Average waveform or calculated values?

In summary: However, in this experiment, the noise is a concern and it depends on the type of analysis and the noise characteristics. It is possible to attenuate high frequency noise using smoothing techniques. The calculation involves integrating over two parts of the signal and taking the difference. This can be done on a single waveform or by averaging multiple waveforms. The latter is the common approach, but it is uncertain if it makes a difference. In summary, the two methods of averaging (averaging multiple waveforms or doing the integral on a single waveform) should be mathematically equivalent due to the linearity of integration, but the presence of high frequency noise may affect the results and different smoothing techniques can be used to mitigate this issue. Ultimately, the approach will depend
  • #1
JaWiB
285
0
I have an experiment where I calculate a value based on a waveform acquired by a digitizing oscilloscope. Since the signal is very noisy, I need to average the results many times to get a reasonably accurate value for each measured data point. My question is how should I spend the time averaging (or whether it even matters). On the one hand, I can take many waveforms and then average them together (the digitizer has a function to do this). On the other hand, I could take one waveform and perform my calculation (roughly speaking, just a numerical integration over time) and average many results of the calculation.
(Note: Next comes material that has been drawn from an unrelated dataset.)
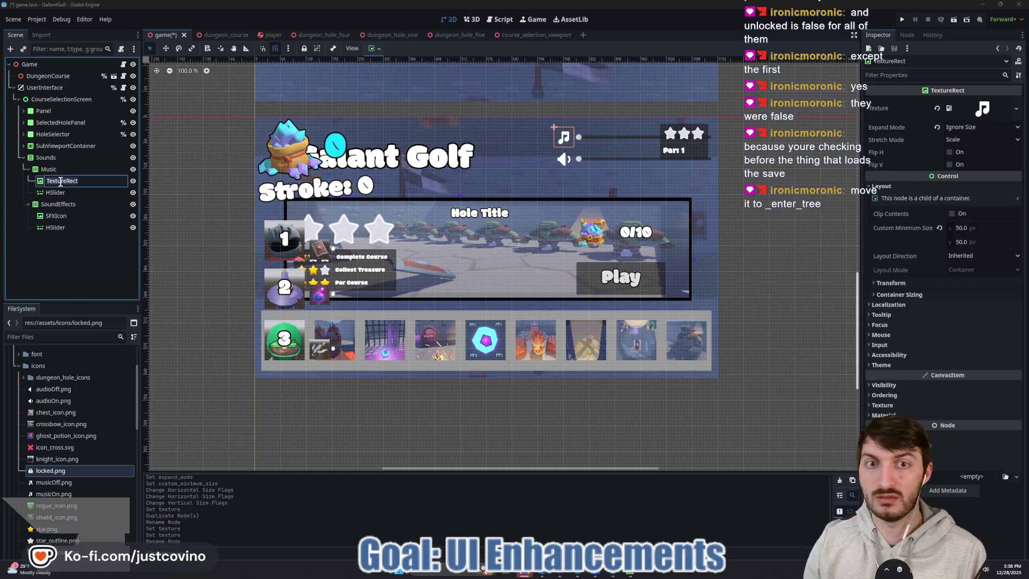
pyautogui.write('MusicIcon')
It seems to me that both methods should be mathematically equivalent as basically a sum over integrals or an integral over sums, but I can't help but feel like I'm missing something.
 
Physics news on Phys.org
  • #2
Do you know anything about the noise? High frequency noise can be attenuated by a variety of smoothing techniques.

How you approach this will depend on what kind of analysis you're doing, and what you know about the noise.
 
  • #3
Well, the primary issue is high frequency noise and it's probably due to a large number of things. The signal comes from a lock-in amplifier which already has a low-pass filter.
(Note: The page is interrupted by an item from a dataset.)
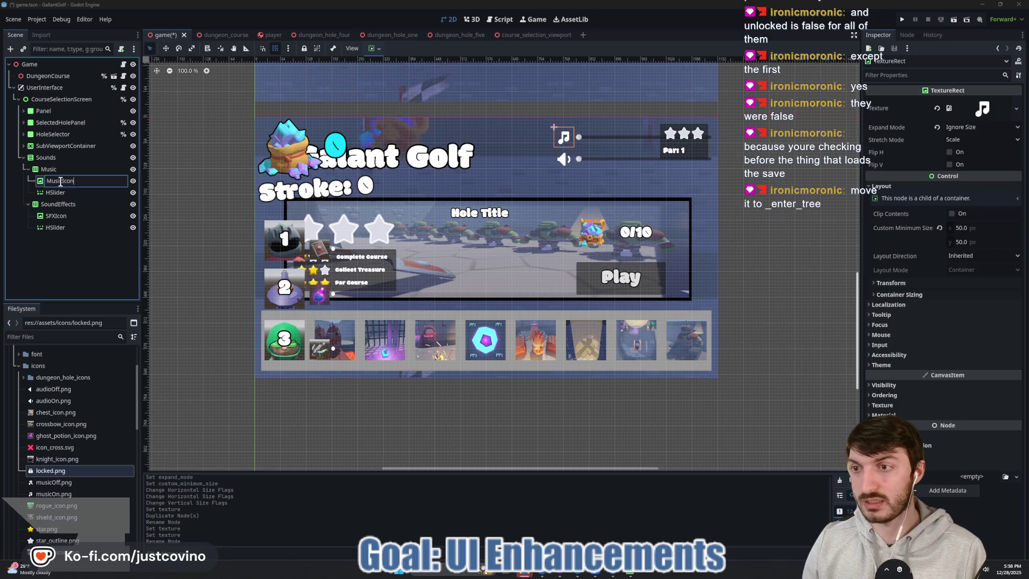
pyautogui.press('Return')
pyautogui.doubleClick(72, 192)
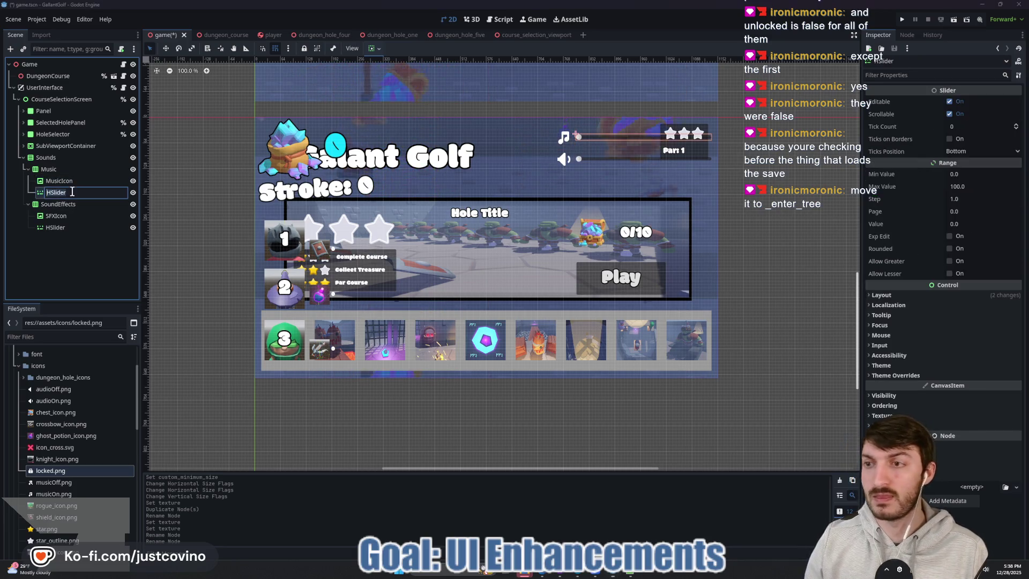
pyautogui.write('MusicSlider')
Perhaps it helps if I describe the calculation. The first half of the signal represents a measurement taken under one experimental condition while the second is taken under another condition. We integrate over part of the first half, and (ideally) the same part of the second half, and the final data point is the difference between those integrals. I can either do those integrals on a single waveform, or let the digitizer average a bunch of times and then do the integral. As far as I know, the other students in the lab have always done the latter--I just don't know if it matters.
 
  • #4
JaWiB said:
Well, the primary issue is high frequency noise and it's probably due to a large number of things. The signal comes from a lock-in amplifier which already has a low-pass filter.

Perhaps it helps if I describe the calculation. The first half of the signal represents a measurement taken under one experimental condition while the second is taken under another condition. We integrate over part of the first half, and (ideally) the same part of the second half, and the final data point is the difference between those integrals. I can either do those integrals on a single waveform, or let the digitizer average a bunch of times and then do the integral. As far as I know, the other students in the lab have always done the latter--I just don't know if it matters.


Integration is a linear operator, so the sum of integrals is always the same as the integral of sums.
 
  • #5


As a scientist, it is important to consider the purpose and goals of your experiment when deciding between using an average waveform or calculated values. Both methods have their advantages and disadvantages, and it ultimately depends on what you are trying to achieve with your experiment.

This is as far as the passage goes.